Niche-level immune evasion in TP53 mutant AML residual disease revealed by spatial proteomics

Measurable (or minimal) residual disease (MRD) predicts relapse in patients with acute myeloid leukemia (AML). However, the biological and spatial characteristics of the AML bone marrow (BM) microenvironment (BMME) in which MRD cells survive remain largely unexplored; in particular, little is known of the BMME in TP53 mutant ( TP53 ^mut ) AML. Here, we applied sequential immunofluorescence to whole BM biopsy specimens obtained from patients with TP53 wild-type ( TP53 ^WT ) AML and TP53 ^mut AML at diagnosis and in morphological complete remission (CR) to generate a comprehensive spatial map of the hematopoietic and BMME components. We identified TP53 ^mut leukemia cells based on high p53 expression and delineated their spatial organization relative to stromal and immune niches.

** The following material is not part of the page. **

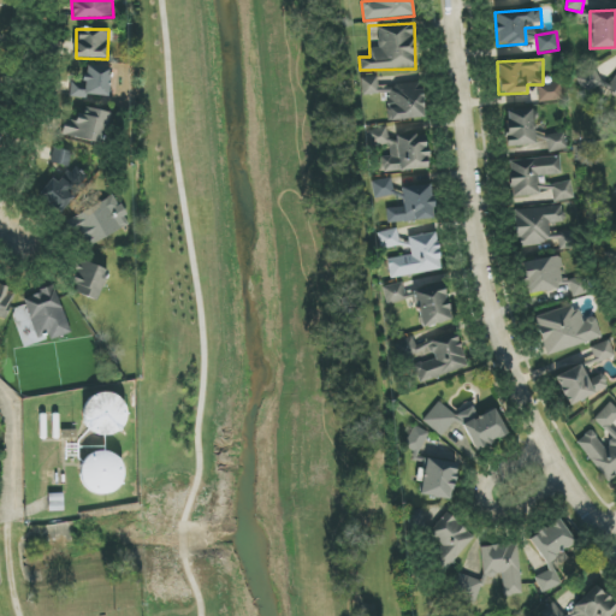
[(110,98),(111,66),(86,66),(84,84),(71,83),(70,95),(110,98)]
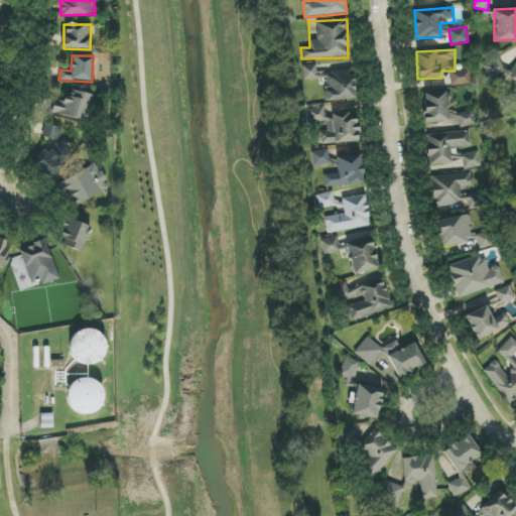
[(515,62),(512,71),(490,57),(483,69),(502,81),(507,74),(515,79),(515,62)]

Biopsy-based cell composition analysis revealed marked B-cell depletion and an increased abundance of regulatory T-cells (Tregs) in TP53 ^mut BM at CR. Unlike TP53 ^WT BM, TP53 ^mut BM at CR exhibited persistent TP53 ^mut erythroid and immature leukemia cell clusters, spatially segregated from T-cell clusters, in perisinusoidal niches, suggesting niche-level immune evasion. Spatial profiling further revealed that Tregs characterized by FOXP3 upregulation were enriched near TP53 ^mut MRD cells, indicating a locally enhanced immunosuppressive activity. Single-cell RNA sequencing–based cell-cell communication analysis identified erythroid–T-cell interactions mediated by the GDF15-CD48 axis as a potential mechanism of T-cell suppression, suggesting that the erythroid differentiation of TP53 ^mut AML cells enhances local immunosuppression. Collectively, our results show a spatially organized immunosuppressive BMME in TP53 ^mut AML and highlight the potential of spatial proteomics to identify actionable MRD niches in leukemias.